Lecture: One-Dimensional Pd(III) Mott-Insulators: Phase Transition, Charge Fluctuation, and Devices by Prof. Masahiro Yamashita
One-Dimensional Pd(III) Mott-Insulators: Phase Transition, Charge Fluctuation, and Devices
Speaker:
Prof. Masahiro Yamashita
Time:
10:00-11:00 Oct 22, 2021
Venue:
Online: Tencent Conference, ID: 336 856 800
Abstract:
Quasi-one-dimensional halogen-bridged complexes of Ni, Pd and Pt have been attracting much attention because they show very interesting chemical and physical properties such as intense inter-valence charge transfer bands, progressive overtones of resonance Raman spectra, luminescence spectra with large Stokes-shifts, mid-gap absorptions attributable to soliton and polaron. Recently, we have found the largest third-order optical nonlinearity in [NiIII(chxn)2Br]Br2 with the strong electron-correlation (~10-4 esu). Generally speaking, the Pd complexes form the Pd(II)-Pd(IV) mixed-valence states, where the bridging halogens are displaced from the midpoints between neighboring two Pd atoms along the chain, due to the electron-phonon interaction, while the Ni complexes forms the Ni(III) Mott-Hubbard states, where the bridging halogens are located at midpoints between the neighboring two Ni atoms along the chain, due to the strong electron-correlation. Recently, Pd(en)2Br(C5-Y)2 with sulfonic acid counter-ions of the long alkyl chain shows the phase transition between the Pd(II)-Pd(IV) mixed-valence state and Pd(III) Mott-Hubbard state around 205K. The Pd compounds with sulfonic acid of 9 and 12 alkyl chains take the Pd(III) states even at room temperature for the first time. Pd(cptn)2Br3 show the charge fluctuation and charge separation between Pd(III) state and Pd(II)-Pd(IV) mixed-valence state. Finally, I will talk about their devices composed of the Ni-Pd hetero-junctions.

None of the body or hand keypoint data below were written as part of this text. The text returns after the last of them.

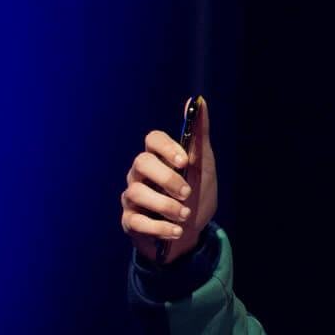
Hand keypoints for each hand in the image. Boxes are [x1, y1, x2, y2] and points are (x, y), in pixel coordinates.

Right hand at [121, 97, 217, 265]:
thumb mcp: (204, 166)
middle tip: (187, 192)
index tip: (185, 161)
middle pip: (141, 162)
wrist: (193, 233)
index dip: (167, 147)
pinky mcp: (130, 221)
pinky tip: (177, 231)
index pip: (153, 139)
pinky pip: (135, 221)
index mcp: (159, 157)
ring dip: (165, 206)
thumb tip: (198, 100)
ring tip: (185, 215)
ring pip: (136, 192)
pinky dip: (158, 227)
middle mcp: (140, 174)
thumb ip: (199, 136)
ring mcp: (132, 197)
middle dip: (167, 178)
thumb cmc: (197, 194)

Brief Introduction of the Speaker:
Professor Masahiro Yamashita now works at Tohoku University in Japan. He received his Ph.D. from Kyushu University in Japan in 1982, and then engaged in research work in many well-known scientific research institutions, such as Japan Molecular Institute, Kyushu University, Nagoya University, Tokyo Metropolitan University, London University, etc. Professor Masahiro has been engaged in the research of molecular-based magnetic materials, functional complexes and nano-materials and made important contributions. Up to now more than 300 papers have been published in Nature, Nature Commun, JACS, Angew, and Chem. He has won Innovation Award of Japan Chemical Society in 2005, Inoue Award in 2012 and Coordination Chemistry Award in Japan in 2014.